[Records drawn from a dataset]

- - - -

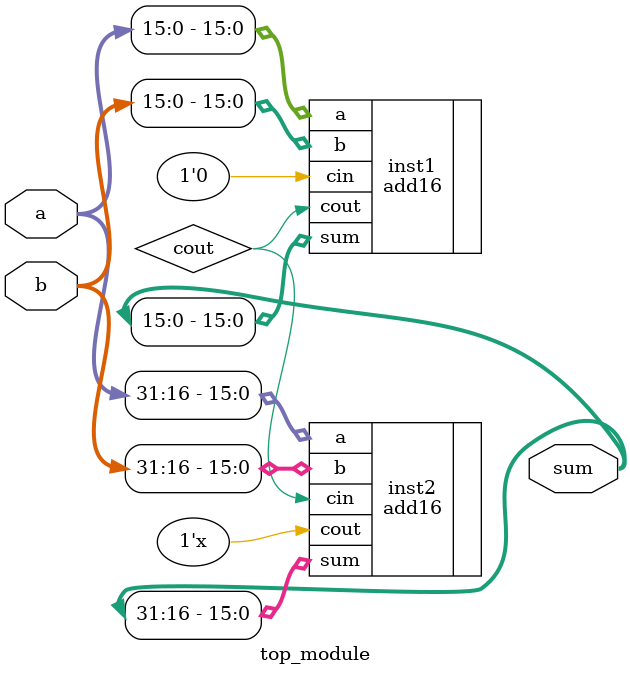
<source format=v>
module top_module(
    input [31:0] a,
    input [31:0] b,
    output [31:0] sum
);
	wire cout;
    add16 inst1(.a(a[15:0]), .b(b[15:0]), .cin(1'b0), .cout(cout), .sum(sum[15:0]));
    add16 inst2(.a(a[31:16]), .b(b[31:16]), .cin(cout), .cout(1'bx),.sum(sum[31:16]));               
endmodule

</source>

- - - -

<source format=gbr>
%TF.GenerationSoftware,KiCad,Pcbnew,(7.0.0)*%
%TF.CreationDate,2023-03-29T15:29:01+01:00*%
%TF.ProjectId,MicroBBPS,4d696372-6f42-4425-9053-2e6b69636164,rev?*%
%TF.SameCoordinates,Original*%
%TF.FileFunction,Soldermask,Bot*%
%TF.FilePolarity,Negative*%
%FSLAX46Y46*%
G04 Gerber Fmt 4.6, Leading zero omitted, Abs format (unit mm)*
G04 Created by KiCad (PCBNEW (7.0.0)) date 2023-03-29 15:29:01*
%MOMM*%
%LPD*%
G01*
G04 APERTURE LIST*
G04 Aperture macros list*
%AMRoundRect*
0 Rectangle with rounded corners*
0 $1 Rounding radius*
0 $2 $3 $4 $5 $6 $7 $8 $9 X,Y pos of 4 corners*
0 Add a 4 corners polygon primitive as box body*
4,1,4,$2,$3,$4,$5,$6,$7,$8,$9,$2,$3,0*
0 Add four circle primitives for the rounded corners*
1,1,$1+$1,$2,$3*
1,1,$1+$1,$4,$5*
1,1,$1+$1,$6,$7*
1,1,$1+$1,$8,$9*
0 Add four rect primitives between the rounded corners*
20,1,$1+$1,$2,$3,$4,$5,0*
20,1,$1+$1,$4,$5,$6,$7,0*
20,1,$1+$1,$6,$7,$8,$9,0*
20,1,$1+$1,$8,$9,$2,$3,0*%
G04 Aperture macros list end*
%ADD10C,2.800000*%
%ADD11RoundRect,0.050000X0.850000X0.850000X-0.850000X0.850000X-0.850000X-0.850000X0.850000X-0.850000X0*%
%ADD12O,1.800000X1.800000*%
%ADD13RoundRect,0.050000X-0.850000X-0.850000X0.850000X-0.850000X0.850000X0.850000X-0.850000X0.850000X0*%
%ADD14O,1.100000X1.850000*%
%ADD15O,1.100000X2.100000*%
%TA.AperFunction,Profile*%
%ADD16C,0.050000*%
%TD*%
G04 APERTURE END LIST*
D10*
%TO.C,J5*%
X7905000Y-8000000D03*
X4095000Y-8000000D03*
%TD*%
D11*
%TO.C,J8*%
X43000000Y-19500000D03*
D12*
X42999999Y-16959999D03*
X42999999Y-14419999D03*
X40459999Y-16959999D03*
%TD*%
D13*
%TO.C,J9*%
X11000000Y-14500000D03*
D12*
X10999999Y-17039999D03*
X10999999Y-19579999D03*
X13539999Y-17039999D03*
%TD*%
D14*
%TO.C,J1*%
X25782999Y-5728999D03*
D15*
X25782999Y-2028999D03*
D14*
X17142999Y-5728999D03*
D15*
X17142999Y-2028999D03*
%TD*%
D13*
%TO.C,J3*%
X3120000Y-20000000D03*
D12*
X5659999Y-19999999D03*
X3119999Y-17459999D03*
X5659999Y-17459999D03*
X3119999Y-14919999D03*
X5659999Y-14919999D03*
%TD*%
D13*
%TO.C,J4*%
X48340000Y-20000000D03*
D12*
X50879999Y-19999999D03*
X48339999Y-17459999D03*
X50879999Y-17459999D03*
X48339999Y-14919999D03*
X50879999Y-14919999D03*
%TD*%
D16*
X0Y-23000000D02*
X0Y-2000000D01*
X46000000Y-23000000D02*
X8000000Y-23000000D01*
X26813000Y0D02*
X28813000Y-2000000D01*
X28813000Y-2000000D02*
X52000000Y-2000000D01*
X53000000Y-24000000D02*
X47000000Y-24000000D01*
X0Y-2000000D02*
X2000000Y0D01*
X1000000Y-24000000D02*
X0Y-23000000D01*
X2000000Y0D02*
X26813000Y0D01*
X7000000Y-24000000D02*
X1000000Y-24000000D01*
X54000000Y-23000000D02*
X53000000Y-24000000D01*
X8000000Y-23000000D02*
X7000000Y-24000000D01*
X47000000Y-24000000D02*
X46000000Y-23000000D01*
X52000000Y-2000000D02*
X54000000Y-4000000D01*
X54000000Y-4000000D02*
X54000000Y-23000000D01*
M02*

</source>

- - - -

* REQUIRED WORK:
Search the records for the string "source" and report each line that has it.

* WRITTEN RESPONSE:
<source format=v>
</source>
<source format=gbr>
</source>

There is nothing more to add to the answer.